#### KUTIPAN TERPILIH ####
Dengan adanya larangan rapat di masa reses, Saleh menuturkan, saat itu, perwakilan fraksi yang lain tidak ada yang berkeberatan. Sejumlah anggota dan pimpinan Komisi III DPR yang ikut di dalam rapat juga disebutnya tidak menolak putusan itu. Dari unsur pimpinan, menurut Saleh, hadir Wakil ketua Komisi III dari Partai Golkar Adies Kadir, sedangkan ada pula anggota Komisi III yang mewakili fraksinya, yakni Habiburokhman dari Gerindra.
Sementara itu, berbeda dengan keterangan Azis dan Saleh, Ketua Fraksi Partai Persatuan Pembangunan (PPP) Amir Uskara yang juga hadir di dalam rapat Bamus mengatakan, tidak ada putusan Bamus yang melarang rapat pengawasan di masa reses.
#### KUMPULAN DATA ####
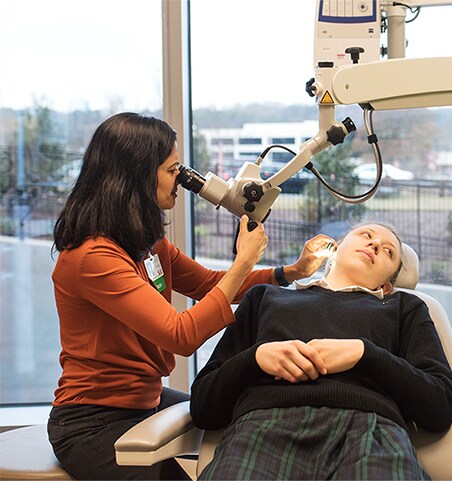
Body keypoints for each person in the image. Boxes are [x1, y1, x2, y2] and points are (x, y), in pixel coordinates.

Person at [48, 112, 332, 480]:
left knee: (239, 421)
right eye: (173, 170)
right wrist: (243, 261)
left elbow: (208, 284)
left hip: (145, 401)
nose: (182, 180)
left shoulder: (144, 243)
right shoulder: (93, 257)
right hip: (93, 421)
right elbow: (181, 336)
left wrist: (290, 272)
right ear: (137, 174)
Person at [190, 223, 452, 481]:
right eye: (366, 235)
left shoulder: (404, 308)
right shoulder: (265, 298)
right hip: (263, 428)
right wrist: (255, 359)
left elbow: (440, 405)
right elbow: (203, 406)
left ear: (387, 285)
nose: (375, 244)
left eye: (388, 251)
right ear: (337, 247)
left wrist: (366, 355)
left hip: (370, 434)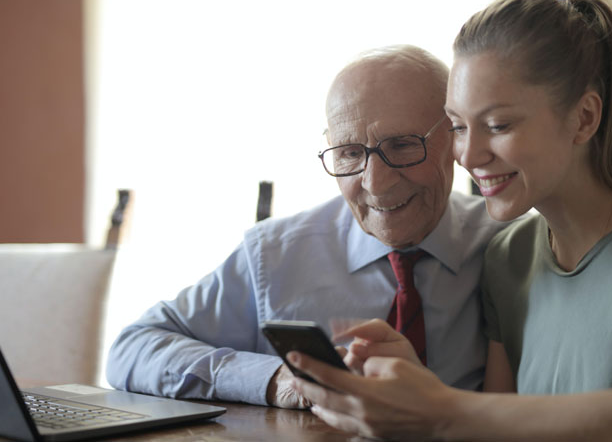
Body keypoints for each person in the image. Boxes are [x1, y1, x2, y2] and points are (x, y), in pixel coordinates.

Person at [290, 0, 612, 440]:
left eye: (498, 125)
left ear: (584, 118)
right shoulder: (508, 255)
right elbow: (493, 429)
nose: (467, 154)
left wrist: (441, 407)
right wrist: (419, 391)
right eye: (459, 126)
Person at [105, 45, 509, 408]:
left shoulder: (512, 249)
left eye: (402, 146)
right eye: (350, 153)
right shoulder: (275, 255)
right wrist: (274, 379)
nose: (375, 182)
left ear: (456, 137)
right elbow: (132, 348)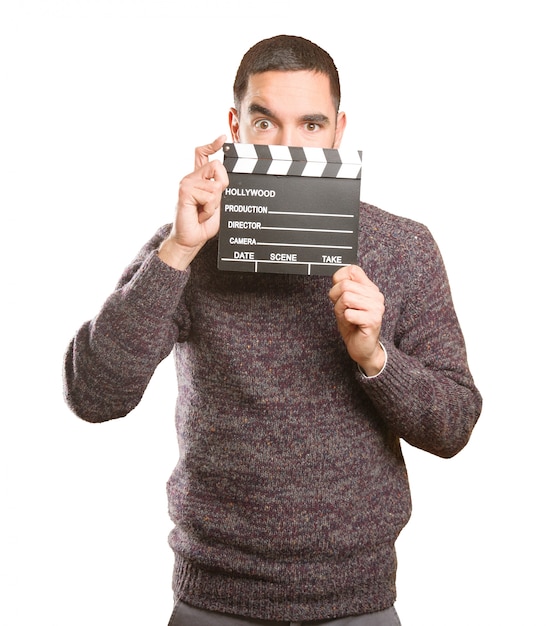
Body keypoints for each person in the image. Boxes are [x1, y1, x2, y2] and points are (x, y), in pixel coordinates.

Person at [63, 35, 482, 626]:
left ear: (338, 131)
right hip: (213, 598)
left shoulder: (404, 247)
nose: (288, 147)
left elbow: (455, 424)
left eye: (311, 125)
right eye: (266, 124)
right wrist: (179, 250)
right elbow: (93, 394)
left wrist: (375, 358)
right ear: (236, 127)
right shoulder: (188, 245)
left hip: (357, 600)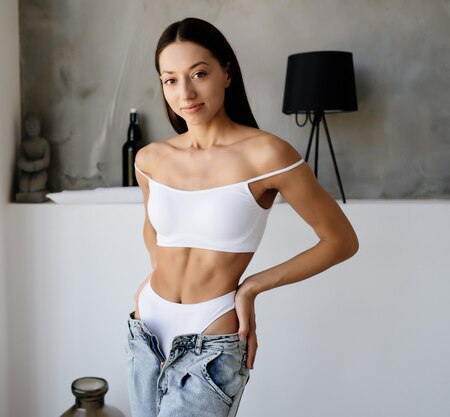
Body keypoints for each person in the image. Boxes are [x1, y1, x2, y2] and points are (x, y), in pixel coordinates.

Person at [125, 17, 359, 417]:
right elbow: (155, 229)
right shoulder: (150, 159)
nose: (185, 92)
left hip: (212, 334)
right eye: (170, 80)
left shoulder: (267, 155)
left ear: (227, 73)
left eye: (199, 73)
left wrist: (251, 287)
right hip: (146, 328)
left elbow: (341, 241)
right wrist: (152, 280)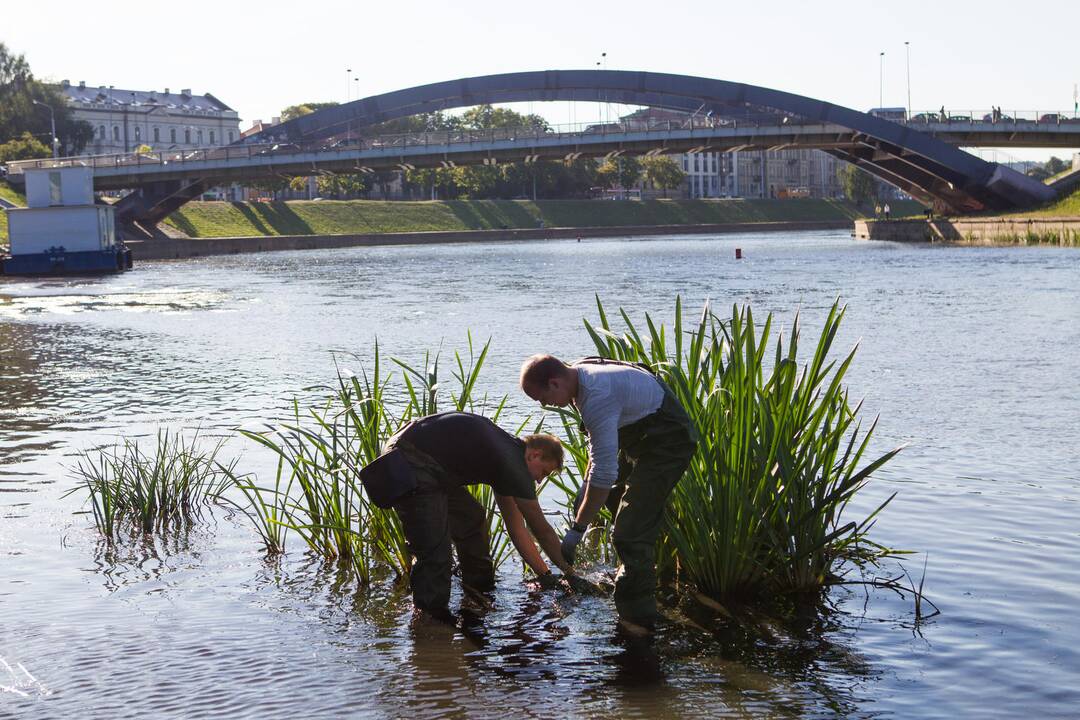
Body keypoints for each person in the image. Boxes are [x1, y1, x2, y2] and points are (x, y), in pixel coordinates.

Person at [519, 355, 698, 635]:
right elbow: (598, 453)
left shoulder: (597, 396)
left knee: (629, 531)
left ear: (554, 382)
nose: (544, 405)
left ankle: (636, 622)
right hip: (639, 433)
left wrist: (577, 529)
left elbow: (604, 473)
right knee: (611, 499)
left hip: (668, 442)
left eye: (541, 397)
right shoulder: (577, 377)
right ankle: (640, 564)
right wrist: (584, 487)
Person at [359, 412, 577, 621]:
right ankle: (430, 621)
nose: (540, 481)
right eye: (544, 472)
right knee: (435, 551)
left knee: (471, 518)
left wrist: (545, 575)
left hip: (424, 458)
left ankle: (480, 590)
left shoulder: (507, 458)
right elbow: (542, 530)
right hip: (410, 459)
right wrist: (569, 575)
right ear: (535, 454)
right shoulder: (513, 463)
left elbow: (516, 527)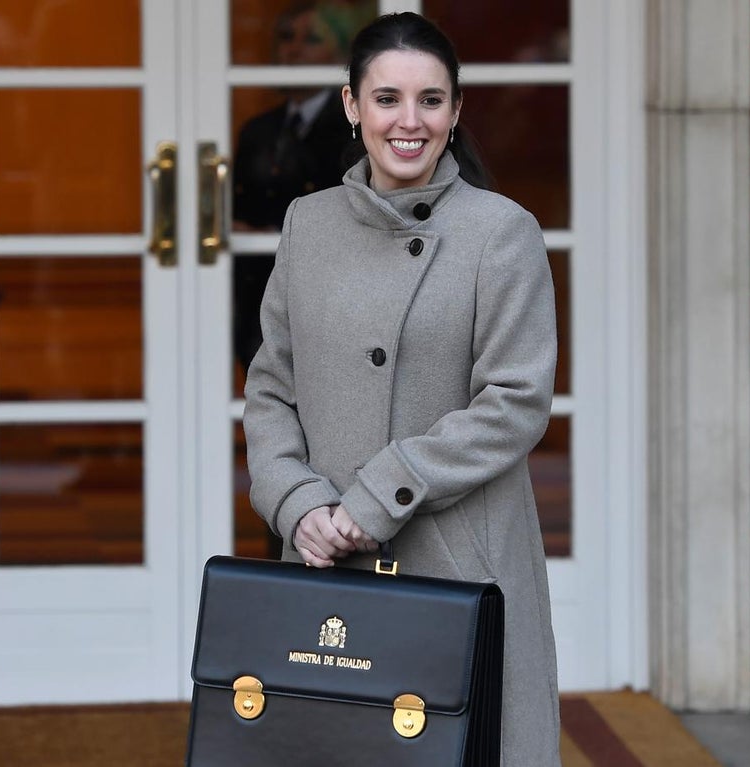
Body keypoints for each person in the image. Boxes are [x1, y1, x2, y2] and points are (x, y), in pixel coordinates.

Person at [242, 11, 561, 765]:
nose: (408, 121)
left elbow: (515, 399)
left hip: (455, 560)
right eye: (387, 99)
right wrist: (297, 503)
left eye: (430, 100)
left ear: (457, 111)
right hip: (325, 560)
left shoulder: (501, 231)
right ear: (352, 105)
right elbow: (270, 386)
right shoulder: (308, 224)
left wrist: (377, 494)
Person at [231, 1, 364, 370]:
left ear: (339, 54)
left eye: (311, 39)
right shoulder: (258, 130)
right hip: (260, 290)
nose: (293, 49)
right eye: (286, 37)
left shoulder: (356, 131)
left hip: (330, 295)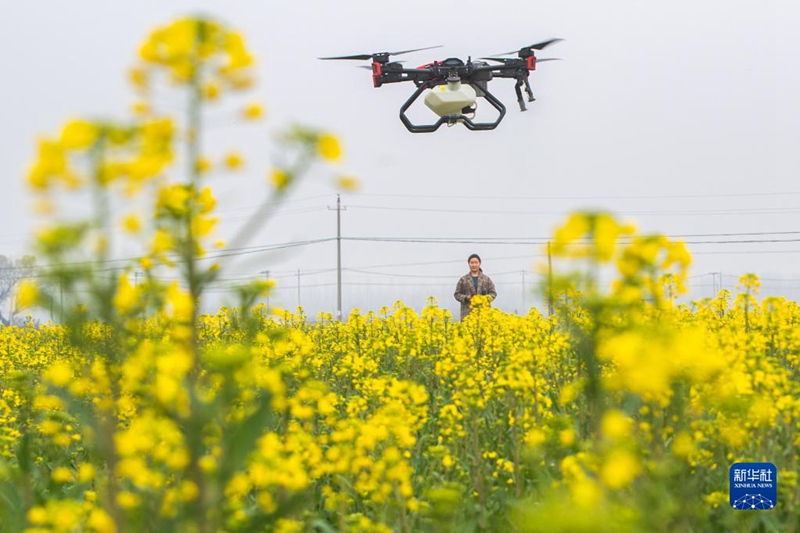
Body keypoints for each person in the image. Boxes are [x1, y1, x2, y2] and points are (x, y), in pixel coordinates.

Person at [454, 253, 497, 320]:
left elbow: (493, 293)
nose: (474, 265)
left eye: (476, 262)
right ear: (469, 264)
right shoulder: (463, 279)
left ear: (479, 264)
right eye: (472, 263)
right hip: (467, 313)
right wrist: (466, 297)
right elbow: (456, 294)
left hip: (483, 313)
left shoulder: (486, 279)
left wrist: (485, 299)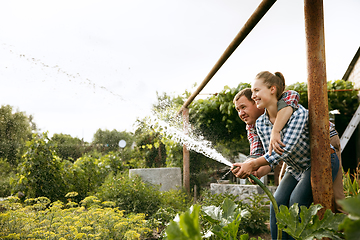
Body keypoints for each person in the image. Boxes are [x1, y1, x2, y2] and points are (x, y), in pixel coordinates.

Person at [232, 71, 340, 240]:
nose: (254, 96)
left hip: (320, 158)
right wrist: (256, 169)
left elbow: (285, 149)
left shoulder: (295, 111)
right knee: (278, 202)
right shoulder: (259, 123)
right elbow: (268, 154)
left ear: (272, 89)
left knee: (298, 201)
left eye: (255, 92)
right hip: (296, 166)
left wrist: (253, 165)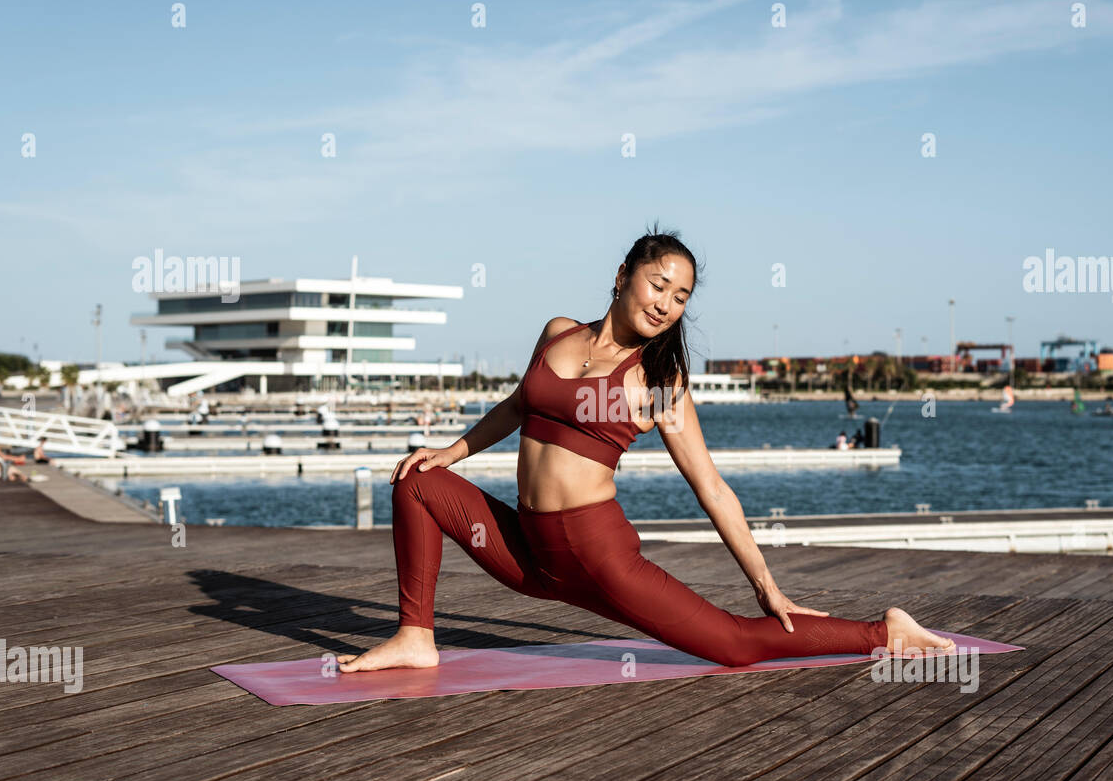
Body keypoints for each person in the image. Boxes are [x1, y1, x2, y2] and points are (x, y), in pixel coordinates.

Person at [339, 227, 952, 674]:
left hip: (598, 556)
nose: (666, 303)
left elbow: (711, 487)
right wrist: (452, 451)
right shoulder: (557, 332)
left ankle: (882, 630)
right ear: (622, 277)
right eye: (659, 285)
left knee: (738, 646)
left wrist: (765, 585)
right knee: (415, 479)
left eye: (681, 297)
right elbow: (519, 406)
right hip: (529, 553)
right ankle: (416, 636)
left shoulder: (658, 383)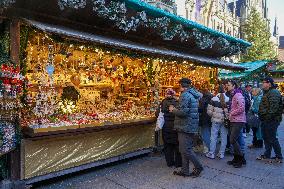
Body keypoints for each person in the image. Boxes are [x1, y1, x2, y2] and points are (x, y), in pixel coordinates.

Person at [169, 78, 203, 177]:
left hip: (185, 125)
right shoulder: (193, 94)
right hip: (190, 125)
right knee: (184, 149)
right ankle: (185, 170)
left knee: (185, 150)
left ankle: (198, 167)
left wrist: (173, 109)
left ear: (182, 86)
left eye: (179, 85)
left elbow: (183, 112)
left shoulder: (185, 95)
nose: (178, 87)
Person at [257, 77, 283, 163]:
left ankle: (279, 156)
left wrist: (266, 118)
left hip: (271, 120)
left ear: (269, 84)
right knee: (266, 137)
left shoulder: (274, 92)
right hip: (266, 119)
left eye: (264, 82)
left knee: (272, 138)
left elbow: (273, 109)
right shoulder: (268, 92)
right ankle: (267, 155)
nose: (262, 84)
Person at [155, 88, 182, 167]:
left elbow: (157, 114)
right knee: (177, 145)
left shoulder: (163, 102)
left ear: (166, 94)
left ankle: (169, 162)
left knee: (167, 146)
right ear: (173, 94)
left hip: (166, 126)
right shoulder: (177, 102)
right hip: (175, 126)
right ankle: (178, 163)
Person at [226, 80, 247, 168]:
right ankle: (236, 158)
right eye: (227, 85)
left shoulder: (238, 95)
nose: (227, 86)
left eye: (229, 85)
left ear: (234, 86)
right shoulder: (233, 94)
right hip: (234, 120)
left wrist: (231, 113)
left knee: (232, 140)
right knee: (235, 140)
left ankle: (241, 159)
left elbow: (241, 108)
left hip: (238, 120)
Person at [206, 86, 229, 159]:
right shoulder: (228, 99)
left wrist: (214, 115)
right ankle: (221, 153)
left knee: (213, 136)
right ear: (224, 90)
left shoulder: (213, 99)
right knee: (224, 137)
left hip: (215, 121)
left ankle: (211, 153)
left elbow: (209, 112)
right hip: (224, 120)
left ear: (217, 91)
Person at [198, 89, 213, 154]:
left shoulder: (202, 100)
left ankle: (209, 148)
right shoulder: (212, 99)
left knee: (205, 134)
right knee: (209, 133)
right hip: (210, 119)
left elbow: (200, 109)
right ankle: (209, 148)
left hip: (204, 119)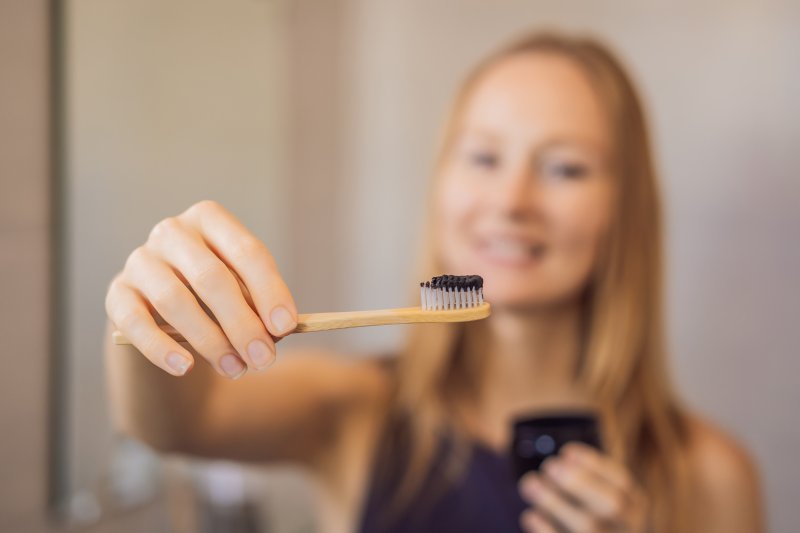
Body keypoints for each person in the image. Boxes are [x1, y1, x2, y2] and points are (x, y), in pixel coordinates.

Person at [104, 31, 764, 532]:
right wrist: (152, 312)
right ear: (441, 181)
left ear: (627, 206)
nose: (511, 198)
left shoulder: (711, 475)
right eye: (482, 156)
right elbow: (170, 423)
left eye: (564, 168)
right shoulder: (349, 408)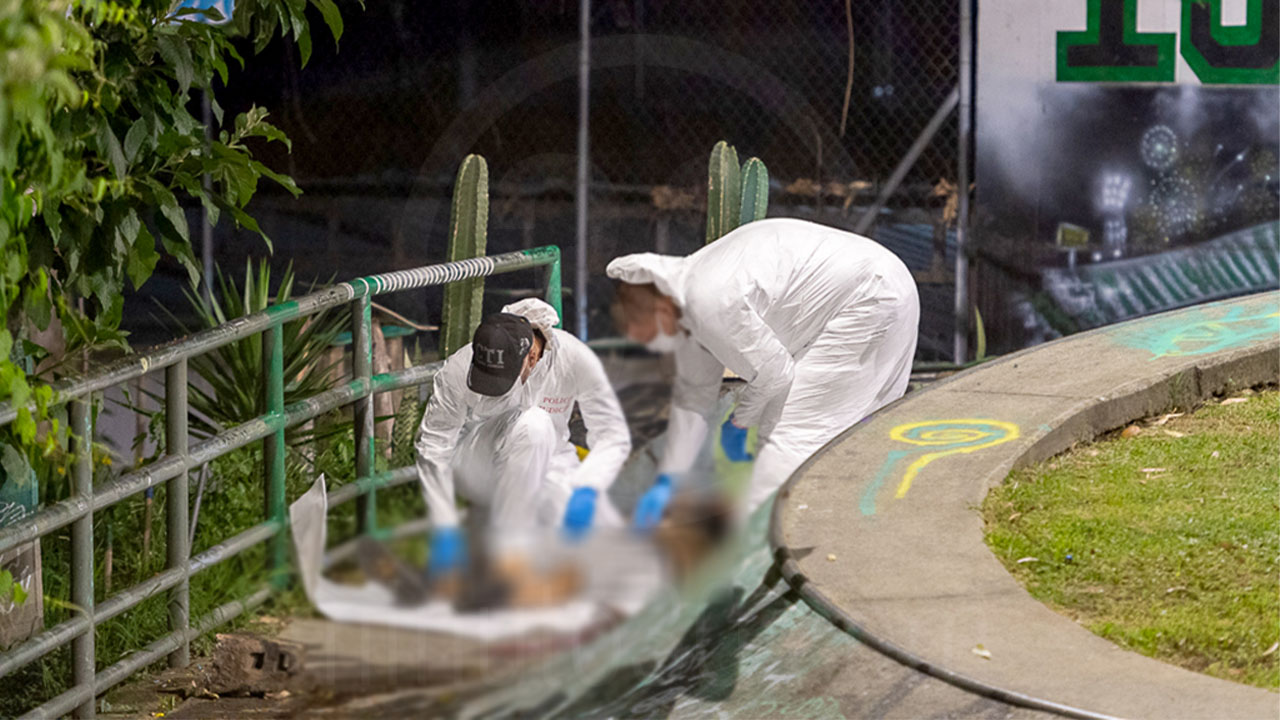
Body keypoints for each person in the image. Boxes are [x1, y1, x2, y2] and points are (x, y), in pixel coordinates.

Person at [608, 217, 919, 520]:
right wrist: (667, 483)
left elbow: (776, 374)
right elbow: (693, 402)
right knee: (849, 432)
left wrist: (739, 422)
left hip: (870, 297)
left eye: (645, 332)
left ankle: (756, 556)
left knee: (787, 436)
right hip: (882, 284)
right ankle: (838, 531)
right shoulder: (688, 301)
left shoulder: (707, 302)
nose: (648, 344)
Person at [414, 298, 632, 579]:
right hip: (477, 464)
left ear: (531, 356)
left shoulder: (574, 359)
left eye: (503, 378)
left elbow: (613, 433)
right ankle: (510, 554)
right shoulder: (460, 365)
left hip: (548, 464)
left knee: (610, 543)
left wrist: (589, 487)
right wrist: (443, 525)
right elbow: (434, 445)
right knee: (535, 424)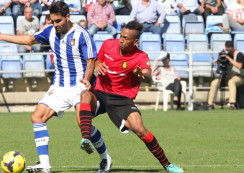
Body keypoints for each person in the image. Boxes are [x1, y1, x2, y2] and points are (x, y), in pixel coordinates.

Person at [0, 2, 111, 173]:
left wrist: (88, 79)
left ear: (68, 17)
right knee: (37, 117)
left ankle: (105, 158)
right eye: (52, 21)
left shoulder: (83, 35)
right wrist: (2, 37)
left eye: (58, 21)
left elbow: (91, 61)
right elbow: (30, 39)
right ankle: (44, 165)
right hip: (59, 86)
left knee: (84, 125)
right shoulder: (50, 31)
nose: (55, 25)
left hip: (79, 86)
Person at [78, 21, 184, 173]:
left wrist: (142, 74)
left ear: (135, 41)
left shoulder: (140, 56)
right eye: (121, 36)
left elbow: (147, 74)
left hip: (121, 99)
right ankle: (86, 138)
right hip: (100, 92)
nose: (121, 40)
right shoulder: (108, 44)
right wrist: (96, 63)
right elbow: (95, 59)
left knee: (140, 129)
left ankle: (167, 165)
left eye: (126, 38)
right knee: (85, 94)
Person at [208, 41, 244, 110]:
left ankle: (232, 104)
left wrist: (228, 58)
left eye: (229, 49)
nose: (228, 51)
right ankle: (210, 104)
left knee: (231, 82)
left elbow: (239, 66)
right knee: (214, 83)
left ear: (232, 48)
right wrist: (219, 61)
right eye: (226, 49)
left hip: (239, 76)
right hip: (228, 76)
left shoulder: (239, 55)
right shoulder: (227, 55)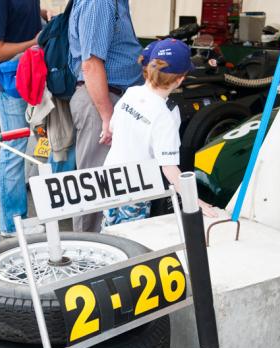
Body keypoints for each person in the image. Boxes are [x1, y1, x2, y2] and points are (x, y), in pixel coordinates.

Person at [103, 39, 217, 227]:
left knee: (109, 233)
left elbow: (112, 128)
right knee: (130, 241)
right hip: (135, 188)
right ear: (180, 79)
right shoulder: (166, 116)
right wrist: (194, 201)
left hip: (108, 179)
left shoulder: (131, 93)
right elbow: (169, 168)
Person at [68, 0, 144, 233]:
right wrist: (107, 116)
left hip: (111, 98)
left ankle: (106, 248)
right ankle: (87, 252)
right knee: (95, 184)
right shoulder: (100, 2)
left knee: (109, 182)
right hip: (101, 100)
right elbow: (91, 63)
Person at [0, 0, 44, 237]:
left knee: (29, 145)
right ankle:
####
TENTANG TUGAS:
Ganti "Bamus" dengan "Badan Musyawarah" pada bagian kutipan mulai "Dengan adanya larangan" sampai "di masa reses.", lalu tuliskan kembali bagian tersebut.

JAWABAN LATIHAN:
Dengan adanya larangan rapat di masa reses, Saleh menuturkan, saat itu, perwakilan fraksi yang lain tidak ada yang berkeberatan. Sejumlah anggota dan pimpinan Komisi III DPR yang ikut di dalam rapat juga disebutnya tidak menolak putusan itu. Dari unsur pimpinan, menurut Saleh, hadir Wakil ketua Komisi III dari Partai Golkar Adies Kadir, sedangkan ada pula anggota Komisi III yang mewakili fraksinya, yakni Habiburokhman dari Gerindra.
Sementara itu, berbeda dengan keterangan Azis dan Saleh, Ketua Fraksi Partai Persatuan Pembangunan (PPP) Amir Uskara yang juga hadir di dalam rapat Badan Musyawarah mengatakan, tidak ada putusan Badan Musyawarah yang melarang rapat pengawasan di masa reses.